Your answer should be every line below that includes the word "доповідь".

Top of INPUT DATA

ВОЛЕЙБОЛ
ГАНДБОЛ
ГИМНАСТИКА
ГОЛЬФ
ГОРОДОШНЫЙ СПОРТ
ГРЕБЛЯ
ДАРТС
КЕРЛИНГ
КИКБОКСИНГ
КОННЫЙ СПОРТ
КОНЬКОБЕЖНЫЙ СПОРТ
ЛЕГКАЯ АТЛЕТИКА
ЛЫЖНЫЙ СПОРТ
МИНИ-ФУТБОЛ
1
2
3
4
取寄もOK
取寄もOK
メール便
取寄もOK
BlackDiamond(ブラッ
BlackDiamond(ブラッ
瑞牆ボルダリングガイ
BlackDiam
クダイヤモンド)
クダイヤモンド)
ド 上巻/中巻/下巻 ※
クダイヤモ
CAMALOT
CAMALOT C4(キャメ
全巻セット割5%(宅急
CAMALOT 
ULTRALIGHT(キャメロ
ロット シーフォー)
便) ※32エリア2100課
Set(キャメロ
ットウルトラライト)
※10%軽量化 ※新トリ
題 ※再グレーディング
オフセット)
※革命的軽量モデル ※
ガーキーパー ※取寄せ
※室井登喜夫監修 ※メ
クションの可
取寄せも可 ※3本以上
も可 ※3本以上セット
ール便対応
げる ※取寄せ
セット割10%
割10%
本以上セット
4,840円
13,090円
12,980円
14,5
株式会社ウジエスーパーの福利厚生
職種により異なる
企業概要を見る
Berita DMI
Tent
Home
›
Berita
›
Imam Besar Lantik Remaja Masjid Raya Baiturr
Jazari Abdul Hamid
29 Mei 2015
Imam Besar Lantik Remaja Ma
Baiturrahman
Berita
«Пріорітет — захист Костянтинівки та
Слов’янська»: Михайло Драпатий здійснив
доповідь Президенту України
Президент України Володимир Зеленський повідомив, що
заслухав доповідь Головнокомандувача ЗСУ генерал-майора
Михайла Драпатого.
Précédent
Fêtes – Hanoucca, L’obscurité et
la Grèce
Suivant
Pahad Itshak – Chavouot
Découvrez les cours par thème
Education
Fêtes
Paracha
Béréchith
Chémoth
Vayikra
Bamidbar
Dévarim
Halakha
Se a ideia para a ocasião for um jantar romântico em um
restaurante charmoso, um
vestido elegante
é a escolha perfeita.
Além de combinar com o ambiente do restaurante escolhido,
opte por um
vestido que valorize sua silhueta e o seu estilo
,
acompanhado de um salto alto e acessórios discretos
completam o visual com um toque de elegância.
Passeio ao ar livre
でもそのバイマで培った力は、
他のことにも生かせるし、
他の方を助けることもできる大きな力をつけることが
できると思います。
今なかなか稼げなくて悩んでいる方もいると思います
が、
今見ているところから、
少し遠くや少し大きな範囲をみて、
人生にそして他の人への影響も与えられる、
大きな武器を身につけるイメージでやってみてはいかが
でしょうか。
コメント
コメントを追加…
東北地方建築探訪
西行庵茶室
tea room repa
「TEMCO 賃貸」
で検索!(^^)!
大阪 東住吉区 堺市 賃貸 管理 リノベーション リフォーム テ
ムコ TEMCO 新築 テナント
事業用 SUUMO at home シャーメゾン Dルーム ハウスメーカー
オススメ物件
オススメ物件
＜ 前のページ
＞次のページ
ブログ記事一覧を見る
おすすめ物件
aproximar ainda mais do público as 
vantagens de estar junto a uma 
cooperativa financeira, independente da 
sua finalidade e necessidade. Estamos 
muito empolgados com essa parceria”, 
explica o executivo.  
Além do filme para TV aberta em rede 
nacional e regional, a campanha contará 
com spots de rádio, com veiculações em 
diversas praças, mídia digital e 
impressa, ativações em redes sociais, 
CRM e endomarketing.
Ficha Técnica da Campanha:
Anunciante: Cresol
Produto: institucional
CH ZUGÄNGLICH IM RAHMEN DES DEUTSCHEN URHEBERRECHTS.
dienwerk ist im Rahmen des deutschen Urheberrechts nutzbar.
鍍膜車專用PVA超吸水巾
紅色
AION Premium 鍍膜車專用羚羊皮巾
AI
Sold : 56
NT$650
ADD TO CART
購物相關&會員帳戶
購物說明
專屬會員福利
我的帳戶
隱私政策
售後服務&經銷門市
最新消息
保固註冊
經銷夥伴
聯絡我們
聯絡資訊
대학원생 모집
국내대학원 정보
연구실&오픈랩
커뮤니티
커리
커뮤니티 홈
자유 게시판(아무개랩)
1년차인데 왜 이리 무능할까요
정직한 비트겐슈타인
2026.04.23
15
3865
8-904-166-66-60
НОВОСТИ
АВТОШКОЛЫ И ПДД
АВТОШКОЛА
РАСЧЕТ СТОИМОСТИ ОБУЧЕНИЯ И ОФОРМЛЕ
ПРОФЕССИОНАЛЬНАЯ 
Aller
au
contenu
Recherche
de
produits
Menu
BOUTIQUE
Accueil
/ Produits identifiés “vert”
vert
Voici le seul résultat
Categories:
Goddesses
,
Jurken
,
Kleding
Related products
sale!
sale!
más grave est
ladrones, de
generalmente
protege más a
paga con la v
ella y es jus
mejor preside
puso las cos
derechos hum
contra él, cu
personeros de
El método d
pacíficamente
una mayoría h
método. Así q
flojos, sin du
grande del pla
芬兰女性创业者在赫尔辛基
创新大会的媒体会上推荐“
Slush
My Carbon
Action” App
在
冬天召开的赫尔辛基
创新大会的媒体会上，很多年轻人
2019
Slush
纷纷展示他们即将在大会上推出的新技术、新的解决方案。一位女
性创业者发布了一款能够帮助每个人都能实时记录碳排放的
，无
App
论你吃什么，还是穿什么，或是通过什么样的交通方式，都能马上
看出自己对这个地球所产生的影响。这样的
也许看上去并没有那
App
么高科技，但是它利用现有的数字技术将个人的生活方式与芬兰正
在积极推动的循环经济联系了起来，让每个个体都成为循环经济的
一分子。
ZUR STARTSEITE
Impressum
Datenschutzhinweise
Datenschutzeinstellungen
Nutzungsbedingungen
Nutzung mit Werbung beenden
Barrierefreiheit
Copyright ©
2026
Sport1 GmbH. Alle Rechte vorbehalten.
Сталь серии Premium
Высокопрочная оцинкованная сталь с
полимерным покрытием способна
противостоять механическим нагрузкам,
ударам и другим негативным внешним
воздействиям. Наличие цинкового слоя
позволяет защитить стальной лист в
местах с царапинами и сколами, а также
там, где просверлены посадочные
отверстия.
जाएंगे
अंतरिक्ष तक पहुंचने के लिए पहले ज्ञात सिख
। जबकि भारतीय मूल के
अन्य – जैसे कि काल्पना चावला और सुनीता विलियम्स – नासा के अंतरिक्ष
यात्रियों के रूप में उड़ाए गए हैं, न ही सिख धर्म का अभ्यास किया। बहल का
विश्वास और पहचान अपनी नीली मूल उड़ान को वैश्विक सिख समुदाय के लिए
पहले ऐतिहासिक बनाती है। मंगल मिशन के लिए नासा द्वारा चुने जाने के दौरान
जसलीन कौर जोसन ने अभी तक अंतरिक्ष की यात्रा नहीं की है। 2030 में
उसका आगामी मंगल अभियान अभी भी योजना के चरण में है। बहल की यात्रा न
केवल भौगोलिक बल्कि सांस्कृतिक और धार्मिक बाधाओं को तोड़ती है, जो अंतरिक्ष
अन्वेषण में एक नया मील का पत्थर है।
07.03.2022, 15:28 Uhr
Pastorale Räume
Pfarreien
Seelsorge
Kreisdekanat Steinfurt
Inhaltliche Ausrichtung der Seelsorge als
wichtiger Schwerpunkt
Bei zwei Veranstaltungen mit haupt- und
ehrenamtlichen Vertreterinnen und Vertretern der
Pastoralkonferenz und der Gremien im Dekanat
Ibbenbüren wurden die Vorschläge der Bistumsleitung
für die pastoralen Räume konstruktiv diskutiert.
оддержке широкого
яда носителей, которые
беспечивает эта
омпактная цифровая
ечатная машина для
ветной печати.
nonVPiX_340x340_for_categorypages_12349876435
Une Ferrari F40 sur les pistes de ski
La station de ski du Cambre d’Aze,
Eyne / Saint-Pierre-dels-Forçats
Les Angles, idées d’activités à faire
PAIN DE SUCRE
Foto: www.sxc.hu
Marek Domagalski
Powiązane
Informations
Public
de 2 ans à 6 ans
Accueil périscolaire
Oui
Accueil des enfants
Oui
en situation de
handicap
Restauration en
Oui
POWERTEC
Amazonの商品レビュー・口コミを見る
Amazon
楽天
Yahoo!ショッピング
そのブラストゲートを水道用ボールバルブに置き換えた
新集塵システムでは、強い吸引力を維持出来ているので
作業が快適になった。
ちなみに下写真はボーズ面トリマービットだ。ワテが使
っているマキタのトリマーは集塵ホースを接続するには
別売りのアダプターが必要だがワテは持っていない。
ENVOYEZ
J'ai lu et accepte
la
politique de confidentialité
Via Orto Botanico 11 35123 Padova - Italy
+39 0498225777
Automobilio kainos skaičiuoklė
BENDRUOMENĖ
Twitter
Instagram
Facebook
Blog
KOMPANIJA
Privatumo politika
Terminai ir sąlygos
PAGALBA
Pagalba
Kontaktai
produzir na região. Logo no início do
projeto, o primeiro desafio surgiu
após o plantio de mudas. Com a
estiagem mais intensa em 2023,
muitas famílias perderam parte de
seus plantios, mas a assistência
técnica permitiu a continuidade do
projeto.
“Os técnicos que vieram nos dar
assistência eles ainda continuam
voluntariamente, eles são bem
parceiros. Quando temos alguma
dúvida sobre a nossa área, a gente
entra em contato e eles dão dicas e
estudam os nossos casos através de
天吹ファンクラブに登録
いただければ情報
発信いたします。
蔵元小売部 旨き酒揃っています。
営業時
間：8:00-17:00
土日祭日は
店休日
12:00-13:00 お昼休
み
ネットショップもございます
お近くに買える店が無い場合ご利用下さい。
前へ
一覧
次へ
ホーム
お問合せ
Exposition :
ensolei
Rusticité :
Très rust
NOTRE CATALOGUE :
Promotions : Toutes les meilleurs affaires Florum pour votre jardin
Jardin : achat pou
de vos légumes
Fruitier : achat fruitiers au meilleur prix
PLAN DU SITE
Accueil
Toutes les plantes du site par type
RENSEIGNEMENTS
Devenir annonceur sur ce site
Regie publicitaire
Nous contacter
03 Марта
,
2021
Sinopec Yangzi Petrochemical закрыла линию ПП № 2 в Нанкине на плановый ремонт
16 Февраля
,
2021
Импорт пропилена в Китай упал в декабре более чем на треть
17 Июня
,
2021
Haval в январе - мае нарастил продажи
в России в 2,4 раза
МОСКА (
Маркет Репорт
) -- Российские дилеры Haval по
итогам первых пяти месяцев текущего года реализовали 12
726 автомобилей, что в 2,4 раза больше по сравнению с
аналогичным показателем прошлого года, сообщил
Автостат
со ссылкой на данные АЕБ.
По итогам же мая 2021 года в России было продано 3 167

Bottom of INPUT DATA

ANSWER SPACE:
доповідь Президенту України
заслухав доповідь Головнокомандувача ЗСУ генерал-майора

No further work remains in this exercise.